Проблема распадается на три ключевых вопроса. Во-первых, почему Европа стала местом, где вся человеческая цивилизация осознала и преобразила себя? Как это произошло? Во-вторых, почему, несмотря на всю грандиозность европейской цивилизации, в ее истории случился этот ужасный период длиной в 31 год? Какой изъян был (есть) в европейских обществах? Откуда он взялся? Наконец, в-третьих, если мы дадим правильные ответы на предыдущие вопросы, быть может, мы поймем, где находятся потенциальные «точки возгорания», и этим самым повлияем на будущее Европы.

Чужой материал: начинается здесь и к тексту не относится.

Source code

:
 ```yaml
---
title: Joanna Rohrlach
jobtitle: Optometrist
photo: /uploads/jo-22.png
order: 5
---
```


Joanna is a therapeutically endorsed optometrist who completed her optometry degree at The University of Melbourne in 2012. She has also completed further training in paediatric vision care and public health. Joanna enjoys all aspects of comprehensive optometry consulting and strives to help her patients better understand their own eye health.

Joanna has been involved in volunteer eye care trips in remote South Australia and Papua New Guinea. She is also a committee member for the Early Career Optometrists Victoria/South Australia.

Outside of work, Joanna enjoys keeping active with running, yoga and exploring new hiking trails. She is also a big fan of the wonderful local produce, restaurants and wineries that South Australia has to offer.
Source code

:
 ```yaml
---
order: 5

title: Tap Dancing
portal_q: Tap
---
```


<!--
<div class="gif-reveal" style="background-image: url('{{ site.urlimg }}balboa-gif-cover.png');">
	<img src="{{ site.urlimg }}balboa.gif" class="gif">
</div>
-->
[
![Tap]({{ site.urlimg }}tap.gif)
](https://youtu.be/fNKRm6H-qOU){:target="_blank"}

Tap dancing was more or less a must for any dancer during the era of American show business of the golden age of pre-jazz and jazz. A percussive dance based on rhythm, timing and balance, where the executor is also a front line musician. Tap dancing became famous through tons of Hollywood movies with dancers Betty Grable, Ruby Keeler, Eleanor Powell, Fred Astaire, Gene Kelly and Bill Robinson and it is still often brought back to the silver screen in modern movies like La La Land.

Если Европа уже преодолела и оставила в прошлом свою историю кровопролития, то это очень важно. Если нет, то знать об этом еще более важно. Давайте начнем с того, что это значило — быть европейцем в течение последних 500 лет.

ЧАСТЬ I

ЕВРОПЕЙСКАЯ

ИСКЛЮЧИТЕЛЬНОСТЬ

Глава 1

Европейский стиль жизни

Поздним вечером 13 августа 1949 года моя семья погрузилась на резиновый надувной плот где-то в Венгрии, на берегу Дуная. Конечным местом назначения этого путешествия была Вена. Мы спасались от коммунистов. Нас было четверо: мой отец Эмиль, тогда 37 лет, моя мать Фредерика, которую многие звали Дуси и которой было тогда 35, моя 11-летняя сестра Агнес и я — шестимесячный младенец. С нами был также проводник- «контрабандист», имя и происхождение которого мы благополучно и намеренно «забыли», так как мои родители справедливо полагали, что в таком деле излишняя информированность могла быть смертельно опасной даже для малолетних детей.

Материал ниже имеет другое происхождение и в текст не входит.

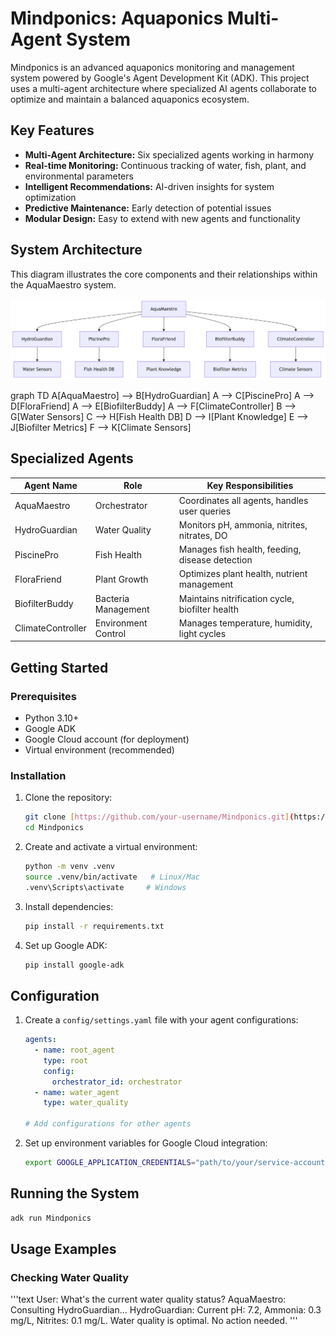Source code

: # Mindponics: Aquaponics Multi-Agent System

Mindponics is an advanced aquaponics monitoring and management system powered by Google's Agent Development Kit (ADK). This project uses a multi-agent architecture where specialized AI agents collaborate to optimize and maintain a balanced aquaponics ecosystem.

## Key Features

- **Multi-Agent Architecture:** Six specialized agents working in harmony
- **Real-time Monitoring:** Continuous tracking of water, fish, plant, and environmental parameters
- **Intelligent Recommendations:** AI-driven insights for system optimization
- **Predictive Maintenance:** Early detection of potential issues
- **Modular Design:** Easy to extend with new agents and functionality

## System Architecture
This diagram illustrates the core components and their relationships within the AquaMaestro system.

![Mindponics System Architecture Diagram](mindponics.png)


graph TD
    A[AquaMaestro] --> B[HydroGuardian]
    A --> C[PiscinePro]
    A --> D[FloraFriend]
    A --> E[BiofilterBuddy]
    A --> F[ClimateController]
    B --> G[Water Sensors]
    C --> H[Fish Health DB]
    D --> I[Plant Knowledge]
    E --> J[Biofilter Metrics]
    F --> K[Climate Sensors]

## Specialized Agents

| Agent Name     | Role             | Key Responsibilities                                                  |
|----------------|------------------|-----------------------------------------------------------------------|
| AquaMaestro    | Orchestrator     | Coordinates all agents, handles user queries                          |
| HydroGuardian  | Water Quality    | Monitors pH, ammonia, nitrites, nitrates, DO                          |
| PiscinePro     | Fish Health      | Manages fish health, feeding, disease detection                       |
| FloraFriend    | Plant Growth     | Optimizes plant health, nutrient management                           |
| BiofilterBuddy | Bacteria Management | Maintains nitrification cycle, biofilter health                     |
| ClimateController | Environment Control | Manages temperature, humidity, light cycles                     |

## Getting Started

### Prerequisites

* Python 3.10+
* Google ADK
* Google Cloud account (for deployment)
* Virtual environment (recommended)

### Installation

1.  Clone the repository:

    ```bash
    git clone [https://github.com/your-username/Mindponics.git](https://github.com/your-username/Mindponics.git)
    cd Mindponics
    ```

2. Create and activate a virtual environment:

    ```bash
    python -m venv .venv
    source .venv/bin/activate   # Linux/Mac
    .venv\Scripts\activate     # Windows
    ```

3.  Install dependencies:

    ```bash
    pip install -r requirements.txt
    ```

4.  Set up Google ADK:

    ```bash
    pip install google-adk
    ```

## Configuration

1.  Create a `config/settings.yaml` file with your agent configurations:

    ```yaml
    agents:
      - name: root_agent
        type: root
        config:
          orchestrator_id: orchestrator
      - name: water_agent
        type: water_quality

    # Add configurations for other agents
    ```

2.  Set up environment variables for Google Cloud integration:

    ```bash
    export GOOGLE_APPLICATION_CREDENTIALS="path/to/your/service-account-file.json"
    ```

## Running the System

```bash
adk run Mindponics
```

## Usage Examples

### Checking Water Quality
'''text
    User: What's the current water quality status?
AquaMaestro: Consulting HydroGuardian...
HydroGuardian: Current pH: 7.2, Ammonia: 0.3 mg/L, Nitrites: 0.1 mg/L. 
               Water quality is optimal. No action needed.
'''


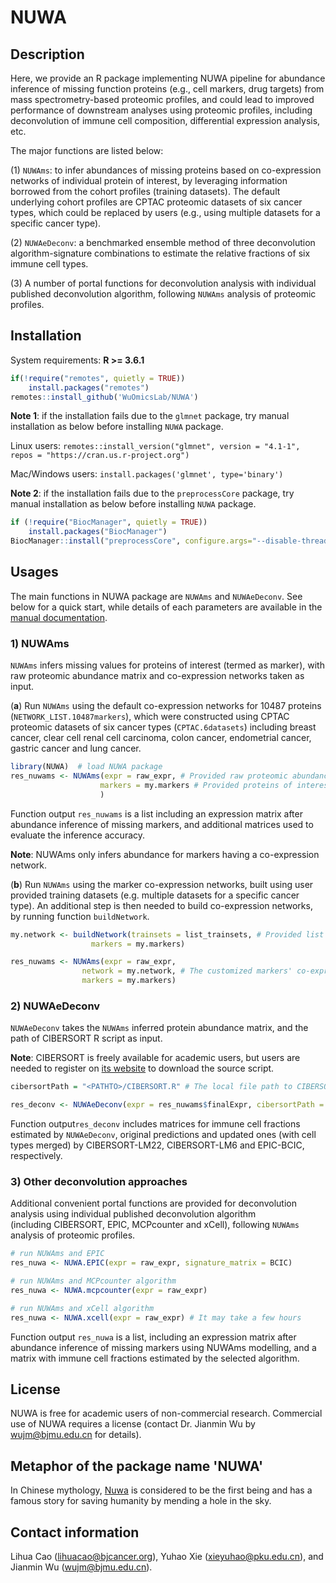 # NUWA

## Description

Here, we provide an R package implementing NUWA pipeline for abundance inference of missing function proteins (e.g., cell markers, drug targets) from mass spectrometry-based proteomic profiles, and could lead to improved performance of downstream analyses using proteomic profiles, including deconvolution of immune cell composition, differential expression analysis, etc. 

The major functions are listed below:

(1) `NUWAms`: to infer abundances of missing proteins based on co-expression networks of individual protein of interest, by leveraging information borrowed from the cohort profiles (training datasets). The default underlying cohort profiles are CPTAC proteomic datasets of six cancer types, which could be replaced by users (e.g., using multiple datasets for a specific cancer type).

(2) `NUWAeDeconv`: a benchmarked ensemble method of three deconvolution algorithm-signature combinations to estimate the relative fractions of six immune cell types. 

(3) A number of portal functions for deconvolution analysis with individual published deconvolution algorithm, following `NUWAms` analysis of proteomic profiles.


## Installation

System requirements: <b>R >= 3.6.1</b>

```R
if(!require("remotes", quietly = TRUE))
    install.packages("remotes")
remotes::install_github('WuOmicsLab/NUWA')
```
<b>Note 1</b>: if the installation fails due to the `glmnet` package, try manual installation as below before installing `NUWA` package.

Linux users:
`remotes::install_version("glmnet", version = "4.1-1", repos = "https://cran.us.r-project.org")` 

Mac/Windows users:
`install.packages('glmnet', type='binary')`

<b>Note 2</b>: if the installation fails due to the `preprocessCore` package, try manual installation as below before installing `NUWA` package.

```R
if (!require("BiocManager", quietly = TRUE))
    install.packages("BiocManager")
BiocManager::install("preprocessCore", configure.args="--disable-threading", force = TRUE)
```

## Usages

The main functions in NUWA package are `NUWAms` and `NUWAeDeconv`. See below for a quick start, while details of each parameters are available in the [manual documentation](https://github.com/WuOmicsLab/NUWA/blob/main/NUWA_1.1.pdf).

### 1) NUWAms

`NUWAms` infers missing values for proteins of interest (termed as marker), with raw proteomic abundance matrix and co-expression networks taken as input. 

(**a**) Run `NUWAms` using the default co-expression networks for 10487 proteins (`NETWORK_LIST.10487markers`), which were constructed using CPTAC proteomic datasets of six cancer types (`CPTAC.6datasets`) including breast cancer, clear cell renal cell carcinoma, colon cancer, endometrial cancer, gastric cancer and lung cancer. 

```R
library(NUWA)  # load NUWA package
res_nuwams <- NUWAms(expr = raw_expr, # Provided raw proteomic abundance matrix for inference of missing values
                    markers = my.markers # Provided proteins of interest
                    )
```
Function output `res_nuwams` is a list including an expression matrix after abundance inference of missing markers, and additional matrices used to evaluate the inference accuracy. 

<b>Note</b>: NUWAms only infers abundance for markers having a co-expression network. 

(**b**) Run `NUWAms` using the marker co-expression networks, built using user provided training datasets (e.g. multiple datasets for a specific cancer type). An additional step is then needed to build co-expression networks, by running function `buildNetwork`.

```R
my.network <- buildNetwork(trainsets = list_trainsets, # Provided list containing user provided multiple trainsets 
                  markers = my.markers)

res_nuwams <- NUWAms(expr = raw_expr,
                network = my.network, # The customized markers' co-expression networks built in the previous step
                markers = my.markers)
```

### 2) NUWAeDeconv

`NUWAeDeconv` takes the `NUWAms` inferred protein abundance matrix, and the path of CIBERSORT R script as input. 

<b>Note</b>: CIBERSORT is freely available for academic users, but users are needed to register on [its website](https://cibersort.stanford.edu) to download the source script.

```R
cibersortPath = "<PATHTO>/CIBERSORT.R" # The local file path to CIBERSORT R source code

res_deconv <- NUWAeDeconv(expr = res_nuwams$finalExpr, cibersortPath = cibersortPath)
```

Function output`res_deconv` includes matrices for immune cell fractions estimated by `NUWAeDeconv`, original predictions and updated ones (with cell types merged)  by CIBERSORT-LM22, CIBERSORT-LM6 and EPIC-BCIC, respectively. 


### 3) Other deconvolution approaches

Additional convenient portal functions are provided for deconvolution analysis using individual published deconvolution algorithm (including CIBERSORT, EPIC, MCPcounter and xCell), following `NUWAms` analysis of proteomic profiles.

```R
# run NUWAms and EPIC
res_nuwa <- NUWA.EPIC(expr = raw_expr, signature_matrix = BCIC)

# run NUWAms and MCPcounter algorithm
res_nuwa <- NUWA.mcpcounter(expr = raw_expr)

# run NUWAms and xCell algorithm
res_nuwa <- NUWA.xcell(expr = raw_expr) # It may take a few hours
```
Function output `res_nuwa` is a list, including an expression matrix after abundance inference of missing markers using NUWAms modelling, and a matrix with immune cell fractions estimated by the selected algorithm.

## License
NUWA is free for academic users of non-commercial research. Commercial use of NUWA requires a license (contact Dr. Jianmin Wu by wujm@bjmu.edu.cn for details). 

## Metaphor of the package name 'NUWA'
In Chinese mythology, [Nuwa](https://mythopedia.com/topics/nuwa) is considered to be the first being and has a famous story for saving humanity by mending a hole in the sky.

## Contact information
Lihua Cao (lihuacao@bjcancer.org), Yuhao Xie (xieyuhao@pku.edu.cn), and Jianmin Wu (wujm@bjmu.edu.cn).

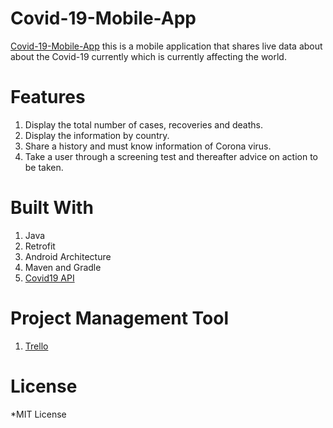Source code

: # Covid-19-Mobile-App

[Covid-19-Mobile-App](https://github.com/LennyDennis/Covid-19-Mobile-App) this is a mobile application that shares live data about about the Covid-19 currently which is currently affecting the world.

# Features
1. Display the total number of cases, recoveries and deaths.
2. Display the information by country.
3. Share a history and must know information of Corona virus.
4. Take a user through a screening test and thereafter advice on action to be taken.

# Built With
1. Java
2. Retrofit
3. Android Architecture
4. Maven and Gradle
5. [Covid19 API](https://covid19api.com/)


# Project Management Tool
1. [Trello](https://trello.com/)

# License
*MIT License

Мы добрались из Будапешта до деревеньки Алмашфюзито, которая находилась на берегу Дуная, к северо-западу от венгерской столицы, где были рождены и я, и моя сестра. Когда-то мои родители приехали в этот город со своими семьями, встретили друг друга, влюбились, а потом оказались в водовороте европейских событий первой половины XX века. Моя мама родилась в 1914 году в маленьком городке рядом с Братиславой, имевшей тогда название Пожони или Пожонь и входившей в состав Венгрии, которая, в свою очередь, являлась частью Австро-Венгерской империи. Мой отец был рожден в 1912 году в восточновенгерском городе Нирбаторе.

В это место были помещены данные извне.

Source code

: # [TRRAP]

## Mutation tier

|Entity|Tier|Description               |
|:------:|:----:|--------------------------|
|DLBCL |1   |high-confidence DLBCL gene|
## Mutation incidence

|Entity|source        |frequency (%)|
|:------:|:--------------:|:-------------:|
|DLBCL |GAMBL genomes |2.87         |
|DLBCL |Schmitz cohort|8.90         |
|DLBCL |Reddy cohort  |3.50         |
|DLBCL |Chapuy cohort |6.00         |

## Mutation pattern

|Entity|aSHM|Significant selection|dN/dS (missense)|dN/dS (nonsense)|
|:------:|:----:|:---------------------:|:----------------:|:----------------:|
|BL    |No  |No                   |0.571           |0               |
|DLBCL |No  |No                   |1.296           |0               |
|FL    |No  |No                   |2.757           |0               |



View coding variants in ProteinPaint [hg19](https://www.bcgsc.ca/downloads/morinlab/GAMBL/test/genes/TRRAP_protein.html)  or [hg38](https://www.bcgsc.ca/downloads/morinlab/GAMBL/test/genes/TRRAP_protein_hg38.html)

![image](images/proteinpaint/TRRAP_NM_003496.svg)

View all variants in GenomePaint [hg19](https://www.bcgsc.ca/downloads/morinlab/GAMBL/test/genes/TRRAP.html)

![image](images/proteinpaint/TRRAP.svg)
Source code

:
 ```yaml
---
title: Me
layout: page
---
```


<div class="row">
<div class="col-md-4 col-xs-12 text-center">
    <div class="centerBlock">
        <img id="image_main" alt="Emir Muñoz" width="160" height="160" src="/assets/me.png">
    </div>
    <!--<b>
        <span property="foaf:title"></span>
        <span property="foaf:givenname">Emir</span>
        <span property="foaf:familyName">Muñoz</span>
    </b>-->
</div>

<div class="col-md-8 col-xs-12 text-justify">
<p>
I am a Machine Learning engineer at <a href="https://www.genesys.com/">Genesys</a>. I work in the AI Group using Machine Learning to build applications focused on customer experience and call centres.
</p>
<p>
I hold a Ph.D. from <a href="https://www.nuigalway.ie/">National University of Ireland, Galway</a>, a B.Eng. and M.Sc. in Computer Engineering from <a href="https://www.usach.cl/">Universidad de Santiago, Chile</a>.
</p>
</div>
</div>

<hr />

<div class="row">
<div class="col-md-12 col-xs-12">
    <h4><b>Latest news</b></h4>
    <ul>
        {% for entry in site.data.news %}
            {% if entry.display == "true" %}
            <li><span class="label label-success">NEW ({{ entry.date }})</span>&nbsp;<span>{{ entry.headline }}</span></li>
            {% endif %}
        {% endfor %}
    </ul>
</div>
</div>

Они оба появились на свет как раз накануне Первой мировой войны. В 1918 году она закончилась, приведя к возникновению глубочайших трещин практически во всей европейской политической структуре. Пали четыре старейшие европейские монархии, стоявшие во главе настоящих империй: Османской, Австро-Венгерской (дом Габсбургов), Германской (дом Гогенцоллернов) и Российской (дом Романовых). Огромное пространство между Балтийским и Черным морями, которое до войны казалось стабильным и хорошо управляемым, превратилось в зону хаотического движения. Войны, революции, дипломатические интриги в конце концов сильнейшим образом перекроили карту этого региона, что повлекло как появление новых независимых государств, так и исчезновение старых. Малая родина моего деда по отцовской линии — город Мункач — стала частью Украины, которая превратилась в часть Советского Союза. Пожонь была названа Братиславой и вошла в состав новообразованного союзного государства чехов и словаков.

Мои родители были евреями, и для них движение государственных границ было чем-то похожим на изменения в погоде: ведь и хорошая, и плохая погода воспринимается людьми как нечто неизбежное, ее чередование следует ожидать и принимать. Было, однако, нечто, отличавшее венгерских евреев от евреев, живших в других частях Центральной и Восточной Европы: венгерские евреи говорили по-венгерски, а не на идише, который широко использовался евреями остальных восточноевропейских стран для общения между собой. Идиш являл собою причудливый сплав нескольких языков с немецкой основой и при этом для написания использовал еврейский алфавит вместо латиницы, что все только усложняло. Евреи, которые считали идиш родным языком, не отождествляли себя со страной, где они жили; причем титульные нации, составлявшие большинство населения данных государств, обычно воспринимали это с пониманием. Проживание в какой-либо стране было связано, как правило, с повседневным удобством, а не с чувством внутренней сопричастности к ее культуре и экономике. Использование идиша в качестве родного языка лишь подчеркивало слабую связь еврейских диаспор с окружавшим обществом. А такое положение вызывало со стороны титульных народов как возмущение и презрение по отношению к диаспорам, так и подчеркнутое поощрение сохранения этого состояния разделенности и нежелания интегрировать евреев в общество.